CADONEGHE - «Non ho toccato la mamma». È la confessione sussurrata a una figlia da Ferruccio Bosello, disteso su un letto della terapia intensiva in prognosi riservata, accusato di avere soffocato con un cuscino la moglie Natalina Milani di 81 anni. E poi il pensionato, difeso dall’avvocato Ernesto De Toni, avrebbe aggiunto: «L’ho trovata a mezzanotte e mi sono ferito con i coltelli perchè non voglio essere di peso a nessuno». Insomma l’84enne avrebbe ammesso di avere tentato di togliersi la vita, ma di avere trovato la moglie già deceduta
A risolvere tutti gli enigmi attorno al caso, sarà l’autopsia sul corpo dell’anziana fissata per oggi, 4 novembre, alle 16. L’esame è stato affidato dal pubblico ministero Marco Peraro, titolare delle indagini, al medico legale Giovanni Cecchetto. 

IL LASSO TEMPORALE
Gli inquirenti dovranno fare chiarezza anche sul tempo trascorso dalla morte di Natalina, al ritrovamento di Ferruccio da parte del figlio Davide intorno alle 6 del mattino di sabato scorso. Se quanto detto dall’anziano in ospedale alla figlia, nella serata di martedì, è vero, sarebbe stato disteso sul pavimento e gravemente ferito all’addome per sei lunghe ore.

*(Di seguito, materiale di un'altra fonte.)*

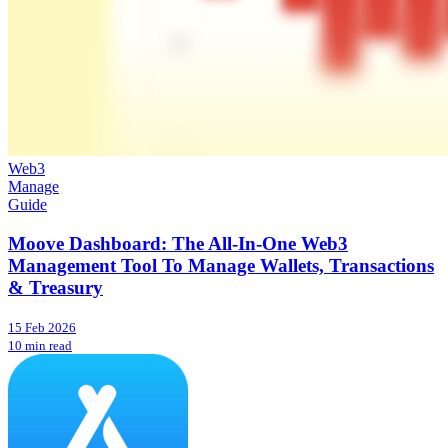
Web3
Manage
Guide
Moove Dashboard: The All-In-One Web3
Management Tool To Manage Wallets, Transactions
& Treasury
15 Feb 2026
10 min read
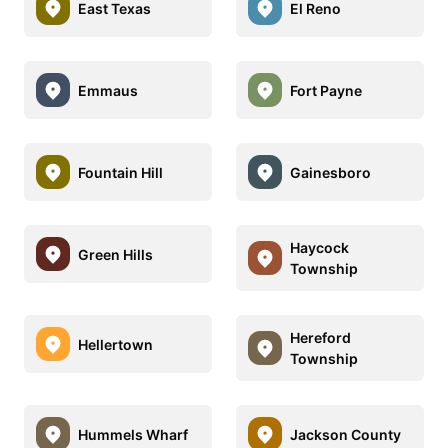
East Texas
El Reno
Emmaus
Fort Payne
Fountain Hill
Gainesboro
Haycock
Green Hills
Township
Hereford
Hellertown
Township
Hummels Wharf
Jackson County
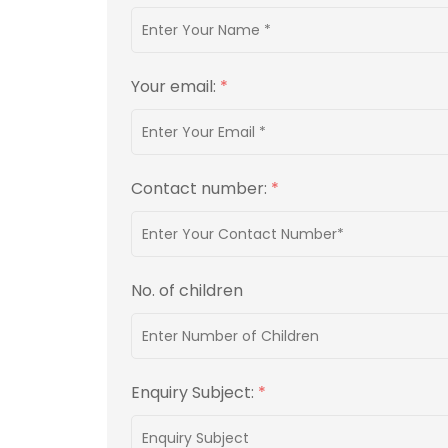
Your email:
*
Contact number:
*
No. of children
Enquiry Subject:
*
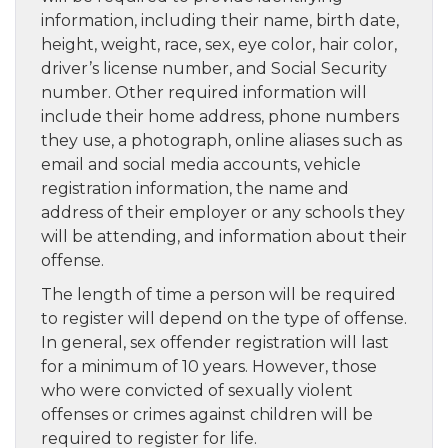
information, including their name, birth date,
height, weight, race, sex, eye color, hair color,
driver’s license number, and Social Security
number. Other required information will
include their home address, phone numbers
they use, a photograph, online aliases such as
email and social media accounts, vehicle
registration information, the name and
address of their employer or any schools they
will be attending, and information about their
offense.
The length of time a person will be required
to register will depend on the type of offense.
In general, sex offender registration will last
for a minimum of 10 years. However, those
who were convicted of sexually violent
offenses or crimes against children will be
required to register for life.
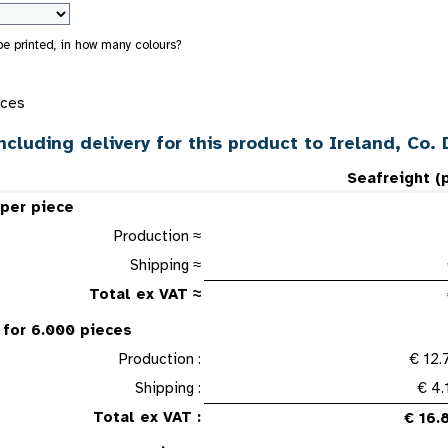
 be printed, in how many colours?
eces
ncluding delivery for this product to Ireland, Co. 
Seafreight (
 per piece
Production ≈
Shipping ≈
Total ex VAT ≈
 for 6.000 pieces
Production :
€ 12.
Shipping :
€ 4.
Total ex VAT :
€ 16.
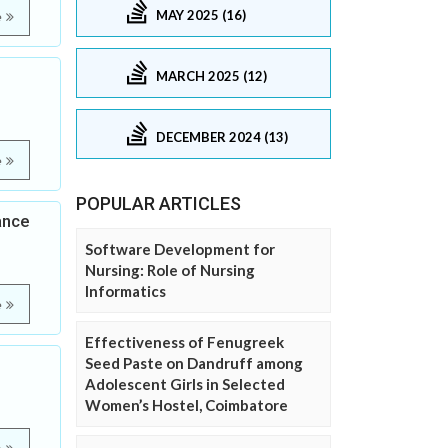
MAY 2025 (16)
e
MARCH 2025 (12)
DECEMBER 2024 (13)
e
POPULAR ARTICLES
ance
Software Development for
Nursing: Role of Nursing
Informatics
e
Effectiveness of Fenugreek
Seed Paste on Dandruff among
Adolescent Girls in Selected
Women’s Hostel, Coimbatore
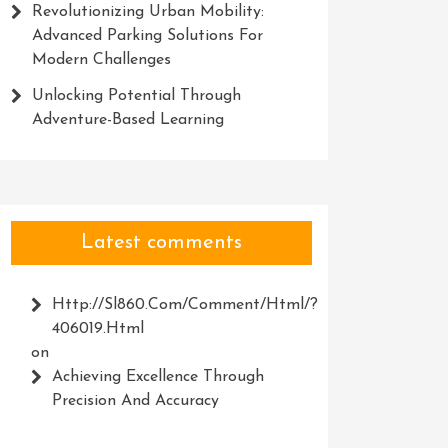
Revolutionizing Urban Mobility:
Advanced Parking Solutions For
Modern Challenges
Unlocking Potential Through
Adventure-Based Learning
Latest comments
Http://Sl860.com/comment/html/?
406019.html
on
Achieving Excellence Through
Precision And Accuracy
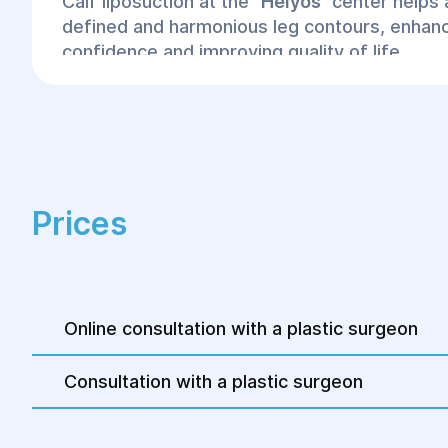
Calf liposuction at the
"
Helyos"
center helps
defined and harmonious leg contours, enhanc
confidence and improving quality of life.
Prices
Online consultation with a plastic surgeon
Consultation with a plastic surgeon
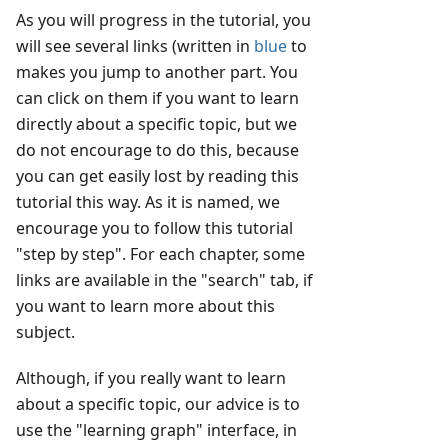
As you will progress in the tutorial, you
will see several links (written in
blue
to
makes you jump to another part. You
can click on them if you want to learn
directly about a specific topic, but we
do not encourage to do this, because
you can get easily lost by reading this
tutorial this way. As it is named, we
encourage you to follow this tutorial
"step by step". For each chapter, some
links are available in the "search" tab, if
you want to learn more about this
subject.
Although, if you really want to learn
about a specific topic, our advice is to
use the "learning graph" interface, in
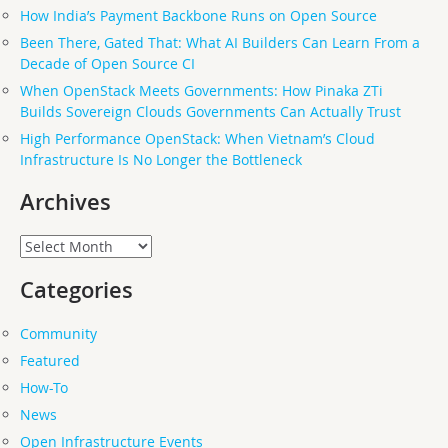
How India’s Payment Backbone Runs on Open Source
Been There, Gated That: What AI Builders Can Learn From a
Decade of Open Source CI
When OpenStack Meets Governments: How Pinaka ZTi
Builds Sovereign Clouds Governments Can Actually Trust
High Performance OpenStack: When Vietnam’s Cloud
Infrastructure Is No Longer the Bottleneck
Archives
Archives
Categories
Community
Featured
How-To
News
Open Infrastructure Events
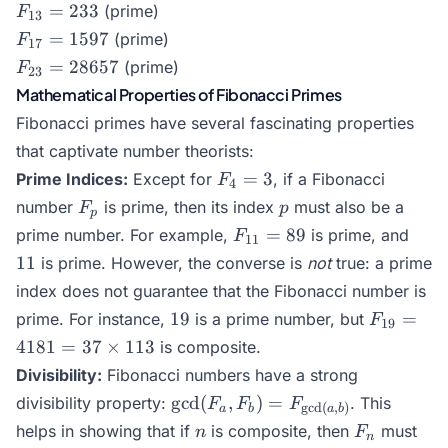
= 89
F_{13}
=
233
(prime)
F
13
= 233
F_{17}
=
1597
(prime)
F
17
= 1597
F_{23}
=
28657
(prime)
F
23
=
Mathematical Properties of Fibonacci Primes
28657
Fibonacci primes have several fascinating properties
that captivate number theorists:
F_4
=
3
Prime Indices:
Except for
, if a Fibonacci
F
4
= 3
F_p
p
number
is prime, then its index
must also be a
F
p
p
F_{11}
11
=
89
prime number. For example,
is prime, and
F
11
= 89
11
is prime. However, the converse is
not
true: a prime
index does not guarantee that the Fibonacci number is
19
F_{19}
19
=
prime. For instance,
is a prime number, but
F
19
= 4181
4181
=
37
×
113
is composite.
= 37
Divisibility:
Fibonacci numbers have a strong
\times
\gcd(F_a,
g
c
d
(
,
)
=
divisibility property:
. This
F
F
F
113
g
c
d
(
,
)
a
b
a
b
F_b) =
n
F_n
helps in showing that if
is composite, then
must
n
F
n
F_{\gcd(a,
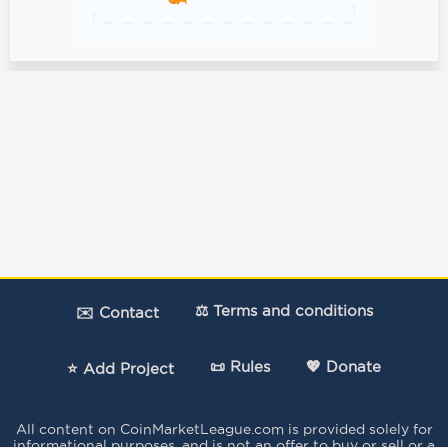
⚖️ Terms and conditions
✉️ Contact
📜 Rules
💖 Donate
⭐ Add Project
All content on CoinMarketLeague.com is provided solely for
informational purposes, and is not an offer to buy or sell or a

I figli possono andare a trovare il papà in terapia intensiva, perchè il Gip Elena Lazzarin ha convalidato l’arresto del pensionato, ma non ha emesso alcuna misura restrittiva nei suoi confronti. 
La figlia Tiziana, fin da subito, aveva dichiarato di non credere alla versione del padre uxoricida: «Si amavano tanto e da tanti anni. Aspetto gli esiti dell’autopsia perché sono certa che il papà abbia trovato la mamma già morta e questo l’abbia spinto a togliersi la vita». Secondo gli inquirenti invece Ferruccio Bosello avrebbe meditato da tempo di uccidere la moglie affetta da Alzheimer e impossibilitata a muoversi, per poi suicidarsi. Insomma il pensionato sarebbe stato mosso dalla disperazione. Non riusciva più ad andare avanti, troppa sofferenza.

LE INDAGINI
I carabinieri per ricostruite nei dettagli quanto è accaduto nell’abitazione di via Frattina a Cadoneghe nella frazione di Bragni, hanno già sequestrato il cuscino con cui l’anziano avrebbe soffocato la moglie, e sei coltelli da cucina di cui due sporchi di sangue. 
Il figlio Davide, all’indomani della tragedia, aveva dichiarato: «Posso cercare di comprendere il suo gesto, il fatto che fosse tanto disperato però non lo accetto. Problemi qui in casa, soprattutto legati alla salute dei miei genitori, ce n’erano tanti. La malattia di mia mamma è stata una situazione difficile da gestire e ti prosciuga energie, forze e quant’altro».

LO STATO DI SALUTE 
Ferruccio Bosello, ricoverato nel reparto di terapia intensiva in prognosi riservata, è in pericolo di vita. L’anziano è stato sottoposto a un intervento chirurgico per ridurre le ferite all’addome provocate dai due coltelli. Ma dopo l’operazione avrebbe subito due infarti. Il pensionato, al momento, non è ancora in grado di affrontare l’interrogatorio di garanzia.